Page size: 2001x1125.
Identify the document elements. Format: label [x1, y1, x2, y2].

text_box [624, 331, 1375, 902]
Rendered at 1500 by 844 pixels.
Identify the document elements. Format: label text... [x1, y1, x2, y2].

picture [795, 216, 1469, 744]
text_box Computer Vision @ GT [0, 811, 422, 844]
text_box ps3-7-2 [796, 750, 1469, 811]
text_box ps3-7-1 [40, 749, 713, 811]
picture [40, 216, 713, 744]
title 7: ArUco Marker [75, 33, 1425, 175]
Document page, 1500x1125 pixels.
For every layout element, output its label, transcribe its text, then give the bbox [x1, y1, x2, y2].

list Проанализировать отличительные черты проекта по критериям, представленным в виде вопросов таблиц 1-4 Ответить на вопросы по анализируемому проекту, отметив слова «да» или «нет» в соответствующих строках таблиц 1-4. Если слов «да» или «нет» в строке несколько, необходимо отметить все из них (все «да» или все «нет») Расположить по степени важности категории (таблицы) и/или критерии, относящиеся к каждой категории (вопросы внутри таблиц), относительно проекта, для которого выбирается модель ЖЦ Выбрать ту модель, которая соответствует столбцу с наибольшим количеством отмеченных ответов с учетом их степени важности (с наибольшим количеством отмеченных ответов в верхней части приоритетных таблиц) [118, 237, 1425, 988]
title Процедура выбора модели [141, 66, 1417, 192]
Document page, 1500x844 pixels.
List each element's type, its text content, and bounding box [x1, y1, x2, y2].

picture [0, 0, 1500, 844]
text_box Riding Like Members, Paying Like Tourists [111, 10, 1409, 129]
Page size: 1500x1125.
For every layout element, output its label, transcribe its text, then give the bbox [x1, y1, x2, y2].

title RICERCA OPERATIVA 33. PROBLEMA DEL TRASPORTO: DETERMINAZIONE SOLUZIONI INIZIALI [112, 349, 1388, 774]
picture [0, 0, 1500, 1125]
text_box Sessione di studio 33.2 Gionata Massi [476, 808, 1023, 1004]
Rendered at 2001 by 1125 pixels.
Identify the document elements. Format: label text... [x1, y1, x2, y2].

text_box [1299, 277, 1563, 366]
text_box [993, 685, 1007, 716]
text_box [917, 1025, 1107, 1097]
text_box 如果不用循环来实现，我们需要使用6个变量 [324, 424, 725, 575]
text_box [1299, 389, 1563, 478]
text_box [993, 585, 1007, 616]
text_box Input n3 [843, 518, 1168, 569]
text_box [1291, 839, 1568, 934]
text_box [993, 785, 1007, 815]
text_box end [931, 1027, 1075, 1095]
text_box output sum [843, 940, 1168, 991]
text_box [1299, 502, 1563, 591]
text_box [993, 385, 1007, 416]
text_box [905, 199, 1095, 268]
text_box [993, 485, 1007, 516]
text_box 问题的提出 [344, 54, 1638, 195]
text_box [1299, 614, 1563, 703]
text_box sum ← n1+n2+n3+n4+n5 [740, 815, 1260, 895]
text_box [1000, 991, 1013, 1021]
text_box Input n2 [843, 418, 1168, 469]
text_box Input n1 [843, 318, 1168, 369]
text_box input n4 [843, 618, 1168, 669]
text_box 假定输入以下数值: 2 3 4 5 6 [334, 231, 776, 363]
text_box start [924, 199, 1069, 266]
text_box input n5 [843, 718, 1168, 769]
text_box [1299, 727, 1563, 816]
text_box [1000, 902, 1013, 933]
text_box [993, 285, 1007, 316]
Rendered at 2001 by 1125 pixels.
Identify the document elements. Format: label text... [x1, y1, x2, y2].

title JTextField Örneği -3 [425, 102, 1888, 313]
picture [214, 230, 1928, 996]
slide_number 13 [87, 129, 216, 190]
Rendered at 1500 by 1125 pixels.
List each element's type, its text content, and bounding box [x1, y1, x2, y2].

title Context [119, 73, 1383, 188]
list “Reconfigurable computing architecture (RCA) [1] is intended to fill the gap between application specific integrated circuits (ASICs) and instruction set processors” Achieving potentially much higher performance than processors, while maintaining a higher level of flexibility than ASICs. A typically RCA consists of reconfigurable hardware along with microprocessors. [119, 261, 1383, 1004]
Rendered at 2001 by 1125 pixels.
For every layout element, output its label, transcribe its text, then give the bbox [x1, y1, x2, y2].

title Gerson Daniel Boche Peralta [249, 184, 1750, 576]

**Action item:**
A word-for-word copy of all the entries is required.

**Response to the task:**
Page size: 2001x1125.
Identify the document elements. Format: label [x1, y1, x2, y2].

text_box [624, 331, 1375, 902]
Rendered at 1500 by 844 pixels.
Identify the document elements. Format: label text... [x1, y1, x2, y2].

picture [795, 216, 1469, 744]
text_box Computer Vision @ GT [0, 811, 422, 844]
text_box ps3-7-2 [796, 750, 1469, 811]
text_box ps3-7-1 [40, 749, 713, 811]
picture [40, 216, 713, 744]
title 7: ArUco Marker [75, 33, 1425, 175]
Document page, 1500x1125 pixels.
For every layout element, output its label, transcribe its text, then give the bbox [x1, y1, x2, y2].

list Проанализировать отличительные черты проекта по критериям, представленным в виде вопросов таблиц 1-4 Ответить на вопросы по анализируемому проекту, отметив слова «да» или «нет» в соответствующих строках таблиц 1-4. Если слов «да» или «нет» в строке несколько, необходимо отметить все из них (все «да» или все «нет») Расположить по степени важности категории (таблицы) и/или критерии, относящиеся к каждой категории (вопросы внутри таблиц), относительно проекта, для которого выбирается модель ЖЦ Выбрать ту модель, которая соответствует столбцу с наибольшим количеством отмеченных ответов с учетом их степени важности (с наибольшим количеством отмеченных ответов в верхней части приоритетных таблиц) [118, 237, 1425, 988]
title Процедура выбора модели [141, 66, 1417, 192]
Document page, 1500x844 pixels.
List each element's type, its text content, and bounding box [x1, y1, x2, y2].

picture [0, 0, 1500, 844]
text_box Riding Like Members, Paying Like Tourists [111, 10, 1409, 129]
Page size: 1500x1125.
For every layout element, output its label, transcribe its text, then give the bbox [x1, y1, x2, y2].

title RICERCA OPERATIVA 33. PROBLEMA DEL TRASPORTO: DETERMINAZIONE SOLUZIONI INIZIALI [112, 349, 1388, 774]
picture [0, 0, 1500, 1125]
text_box Sessione di studio 33.2 Gionata Massi [476, 808, 1023, 1004]
Rendered at 2001 by 1125 pixels.
Identify the document elements. Format: label text... [x1, y1, x2, y2].

text_box [1299, 277, 1563, 366]
text_box [993, 685, 1007, 716]
text_box [917, 1025, 1107, 1097]
text_box 如果不用循环来实现，我们需要使用6个变量 [324, 424, 725, 575]
text_box [1299, 389, 1563, 478]
text_box [993, 585, 1007, 616]
text_box Input n3 [843, 518, 1168, 569]
text_box [1291, 839, 1568, 934]
text_box [993, 785, 1007, 815]
text_box end [931, 1027, 1075, 1095]
text_box output sum [843, 940, 1168, 991]
text_box [1299, 502, 1563, 591]
text_box [993, 385, 1007, 416]
text_box [905, 199, 1095, 268]
text_box [993, 485, 1007, 516]
text_box 问题的提出 [344, 54, 1638, 195]
text_box [1299, 614, 1563, 703]
text_box sum ← n1+n2+n3+n4+n5 [740, 815, 1260, 895]
text_box [1000, 991, 1013, 1021]
text_box Input n2 [843, 418, 1168, 469]
text_box Input n1 [843, 318, 1168, 369]
text_box input n4 [843, 618, 1168, 669]
text_box 假定输入以下数值: 2 3 4 5 6 [334, 231, 776, 363]
text_box start [924, 199, 1069, 266]
text_box input n5 [843, 718, 1168, 769]
text_box [1299, 727, 1563, 816]
text_box [1000, 902, 1013, 933]
text_box [993, 285, 1007, 316]
Rendered at 2001 by 1125 pixels.
Identify the document elements. Format: label text... [x1, y1, x2, y2].

title JTextField Örneği -3 [425, 102, 1888, 313]
picture [214, 230, 1928, 996]
slide_number 13 [87, 129, 216, 190]
Rendered at 1500 by 1125 pixels.
List each element's type, its text content, and bounding box [x1, y1, x2, y2].

title Context [119, 73, 1383, 188]
list “Reconfigurable computing architecture (RCA) [1] is intended to fill the gap between application specific integrated circuits (ASICs) and instruction set processors” Achieving potentially much higher performance than processors, while maintaining a higher level of flexibility than ASICs. A typically RCA consists of reconfigurable hardware along with microprocessors. [119, 261, 1383, 1004]
Rendered at 2001 by 1125 pixels.
For every layout element, output its label, transcribe its text, then give the bbox [x1, y1, x2, y2].

title Gerson Daniel Boche Peralta [249, 184, 1750, 576]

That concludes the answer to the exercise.